Mutual Legal Assistance in Criminal Matters Act

95. Section 35 of the Mutual Legal Assistance in Criminal Matters Act is replaced by the following:

Appeal on question of law

35. An appeal lies, with leave, on a question of law alone, to the court of appeal, within the meaning of section 2 of the Criminal Code, from any order or decision of a judge or a court in Canada made under this Act, if the application for leave to appeal is made to a judge of the court of appeal within fifteen days after the order or decision.

96. Subsection 36(2) of the Act is replaced by the following:

Probative value

(2) For the purpose of determining the probative value of a record or a copy of a record admitted in evidence under this Act, the trier of fact may examine the record or copy, receive evidence orally or by affidavit, or by a certificate or other statement pertaining to the record in which a person attests that the certificate or statement is made in conformity with the laws of a foreign state, whether or not the certificate or statement is in the form of an affidavit attested to before an official of the foreign state, including evidence as to the circumstances in which the information contained in the record or copy was written, stored or reproduced, and draw any reasonable inference from the form or content of the record or copy.

97. Section 37 of the Act is replaced by the following:

Foreign things

37. In a proceeding with respect to which Parliament has jurisdiction, a thing and any affidavit, certificate or other statement pertaining to the thing made by a person in a foreign state as to the identity and possession of the thing from the time it was obtained until its sending to a competent authority in Canada by the foreign state in accordance with a Canadian request, are not inadmissible in evidence by reason only that the affidavit, certificate or other statement contains hearsay or a statement of opinion.

R.S., c. S-26

Supreme Court Act

98. Section 43 of the Supreme Court Act is amended by adding the following after subsection (1):

Remand of case

(1.1) Notwithstanding subsection (1), the Court may, in its discretion, remand the whole or any part of the case to the court appealed from or the court of original jurisdiction and order any further proceedings that would be just in the circumstances.

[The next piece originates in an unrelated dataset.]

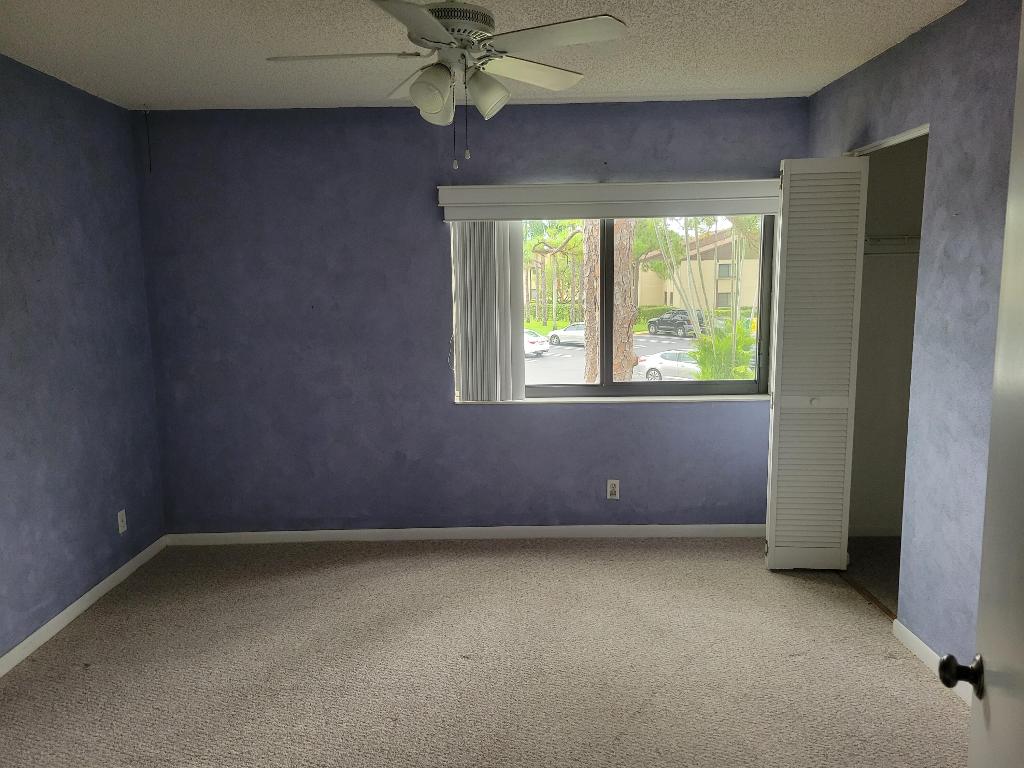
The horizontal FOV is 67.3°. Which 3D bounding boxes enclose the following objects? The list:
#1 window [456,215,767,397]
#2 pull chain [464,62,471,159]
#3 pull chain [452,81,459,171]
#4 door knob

99. The Act is amended by adding the following after section 46:

Appeal may be remanded

46.1 The Court may, in its discretion, remand any appeal or any part of an appeal to the court appealed from or the court of original jurisdiction and order any further proceedings that would be just in the circumstances.

100. Section 65 of the Act is amended by adding the following after subsection (3):

Modification of stay of execution

(4) The Court, the court appealed from or a judge of either of those courts may modify, vary or vacate a stay of execution imposed by subsection (1).

1990, c. 8, s. 40

101. Section 65.1 of the Act is replaced by the following:

Stay of execution - a pplication for leave to appeal

65.1 (1) The Court, the court appealed from or a judge of either of those courts may, on the request of the party who has served and filed a notice of application for leave to appeal, order that proceedings be stayed with respect to the judgment from which leave to appeal is being sought, on the terms deemed appropriate.

Additional power for court appealed from

(2) The court appealed from or a judge of that court may exercise the power conferred by subsection (1) before the serving and filing of the notice of application for leave to appeal if satisfied that the party seeking the stay intends to apply for leave to appeal and that delay would result in a miscarriage of justice.

Modification

(3) The Court, the court appealed from or a judge of either of those courts may modify, vary or vacate a stay order made under this section.

1990, c. 8, s. 41

102. Section 79 of the Act is replaced by the following:

Entry of appeals and order of hearing

79. Unless otherwise ordered by the Chief Justice or one of the puisne judges at the Chief Justice's direction, the appeals set down for hearing shall be

    (a) entered by the Registrar on a list in the order in which they have been inscribed for hearing; and

    (b) heard in the order that the Registrar considers appropriate and disposed of.